Each entry is to be given again precisely, and no picture may be carried over.
##### Provided records
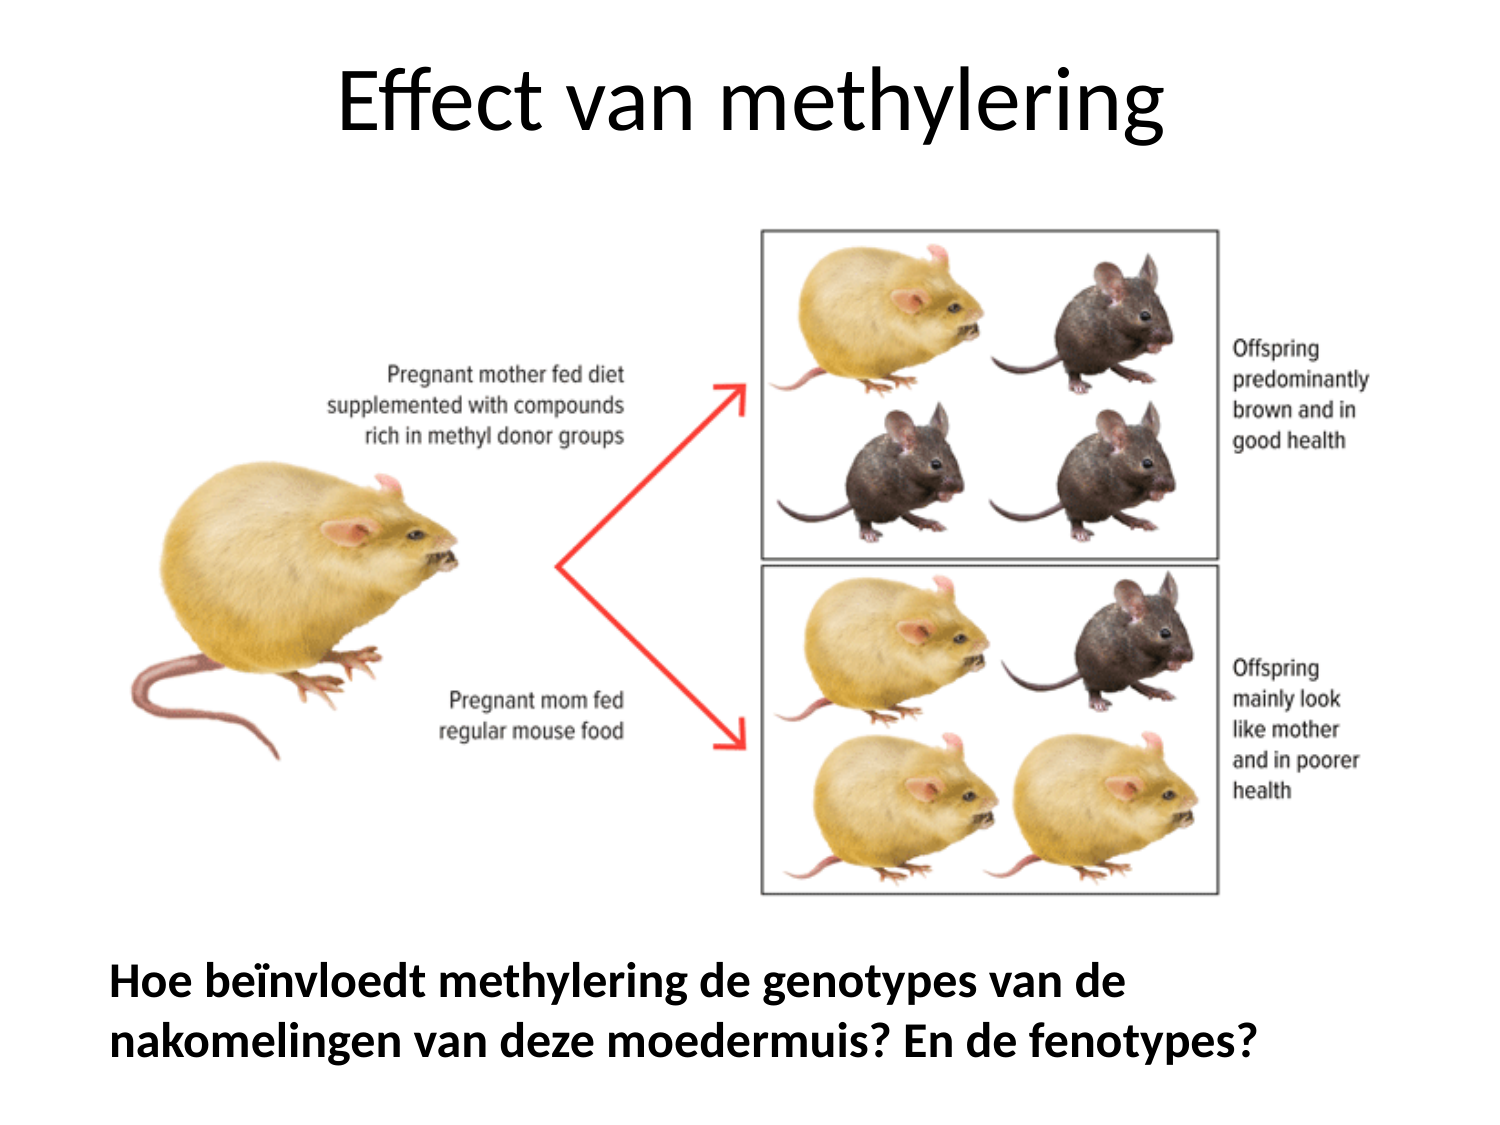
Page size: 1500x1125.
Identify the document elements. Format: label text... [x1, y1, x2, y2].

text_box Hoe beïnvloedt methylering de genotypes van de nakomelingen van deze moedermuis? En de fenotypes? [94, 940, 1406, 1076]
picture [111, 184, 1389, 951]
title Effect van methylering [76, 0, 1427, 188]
##########
• [Exercise result]
Page size: 1500x1125.
Identify the document elements. Format: label text... [x1, y1, x2, y2].

text_box Hoe beïnvloedt methylering de genotypes van de nakomelingen van deze moedermuis? En de fenotypes? [94, 940, 1406, 1076]
picture [111, 184, 1389, 951]
title Effect van methylering [76, 0, 1427, 188]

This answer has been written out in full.